It’s March 2020 and the world is in chaos. There’s a global shortage of hand sanitizer and face masks, the grocery store racks that used to have paper towels and soap are barren and public places are empty. We’re freaking out. Everyone is researching how to stay safe and avoid infection and for once, people are taking their health seriously. But rather than isolating yourself from the outside world and wearing face masks, instead do things that will boost your immune system, to protect yourself from the inside out.
When we engage in regular exercise, we strengthen our immune system. That’s partly why studies show that individuals who regularly exercise have a 35 percent decreased risk of developing heart disease or stroke, a 50 percent decreased risk of developing type 2 diabetes and obesity, age slower, have less age-related illnesses like sarcopenia, and experience less mental health problems. Exercise makes you physically and mentally boosted.
How does exercise promote immunity?
Exercising increases the heart rate to increase blood flow around your body, which strengthens heart health and lung capacity, so that you can more efficiently transport oxygenated blood around your body. As a side effect of this, you are supporting the removal of bacteria from the lungs and airways; which helps to prevent lingering pathogens that may lead to infection further down the road.
As shown in a study published in the Journal of Sport and Health Science in 2019, when we exercise, antibodies and white blood cells (WBCs) circulate more vigorously and in higher concentrations. WBCs are our immune system cells, so increasing them helps to detect and fight infection more effectively. This is supported in a 1998 study that shows an inverse relationship between exercise and illness risk. This is partly due to the increase in immune cell activity, and partly due to the powerful anti-inflammatory effect of exercise.

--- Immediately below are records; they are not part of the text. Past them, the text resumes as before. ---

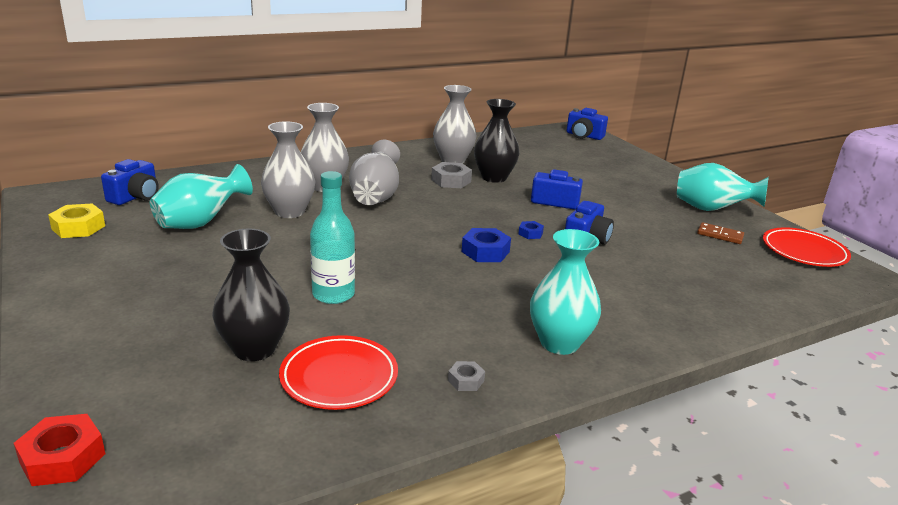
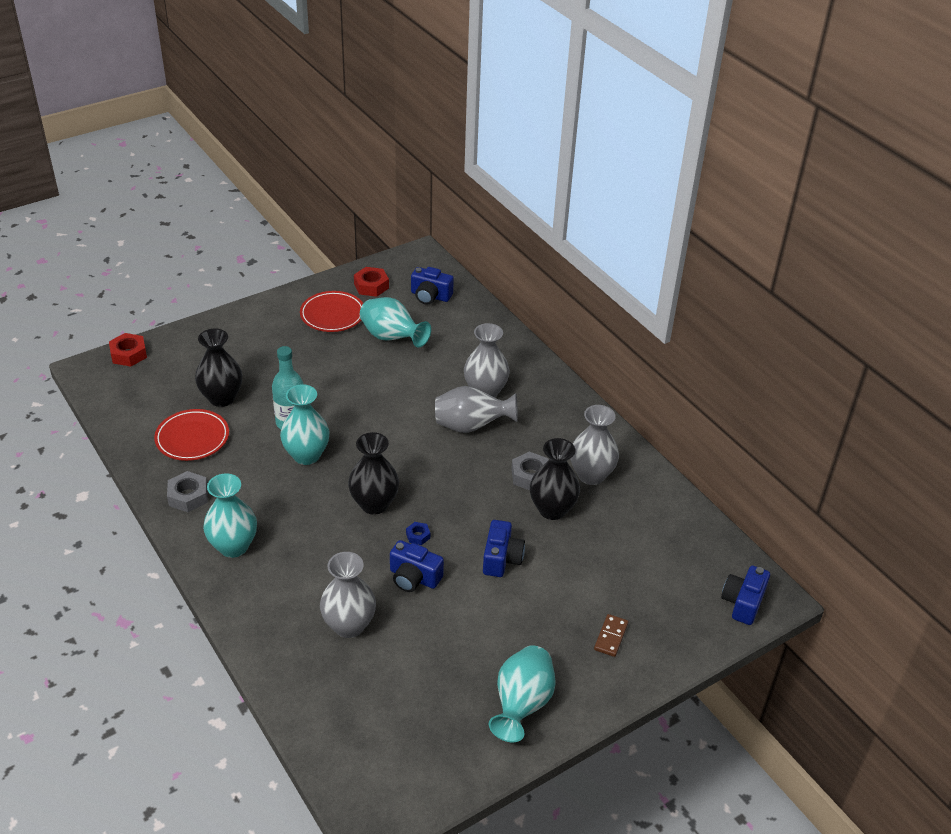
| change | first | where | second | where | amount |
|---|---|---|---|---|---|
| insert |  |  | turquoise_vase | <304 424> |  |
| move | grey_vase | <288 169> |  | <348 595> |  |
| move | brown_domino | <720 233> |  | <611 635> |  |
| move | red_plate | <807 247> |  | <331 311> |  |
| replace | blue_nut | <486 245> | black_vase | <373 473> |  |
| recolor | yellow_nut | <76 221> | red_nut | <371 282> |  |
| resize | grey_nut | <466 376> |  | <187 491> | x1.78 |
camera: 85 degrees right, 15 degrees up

When you exercise, you place your body under brief periods of stress and inflammation that result in powerful anti-inflammatory responses. This response is complex, mediated through multiple pathways that signal a number of biochemical changes including: the release of muscle myokines that stimulate the production of anti-inflammatory molecules like interleukin-10 (human cytokine synthesis inhibitory factor), an increase in fatty acid metabolism and other lipid super-pathway metabolites and improved oxygenation as mentioned above; which all contribute to reduced inflammation and enhanced immunity.

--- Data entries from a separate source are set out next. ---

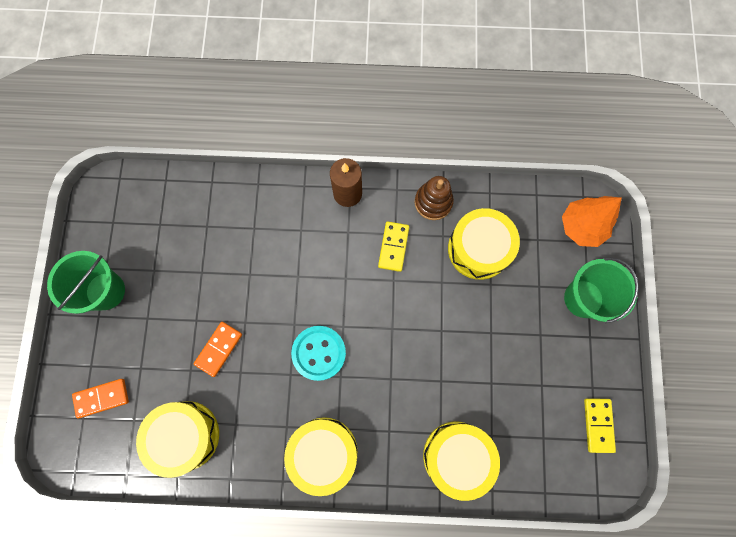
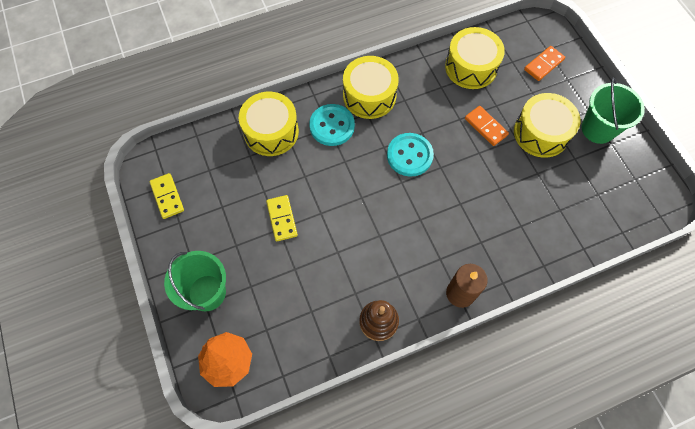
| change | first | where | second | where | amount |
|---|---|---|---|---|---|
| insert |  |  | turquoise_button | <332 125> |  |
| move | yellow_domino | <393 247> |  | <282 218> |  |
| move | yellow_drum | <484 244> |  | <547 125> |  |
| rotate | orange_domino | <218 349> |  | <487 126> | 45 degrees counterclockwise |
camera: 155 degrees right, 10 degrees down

As we exercise our internal body temperature increases. The incremental temperature increase during exercise has been shown in a 2011 study to prevent the growth of harmful bacteria by increasing lymphocytes like CD8+ cytotoxic T-cell, a lymphocyte that destroys virus-infected cells. Research has also shown that an elevated body temperature helps immune cells function better, this is partly why we have a high temperature when we are sick - our body trying to fight infection more effectively!
These unique and powerful responses that occur during and post-exercise help to flush out bacteria, increase antioxidant production, regulate inflammation and fight pathogens. So rather than skipping your workout for fear of getting sick, use exercise as a non-negotiable tool to boost your immunity.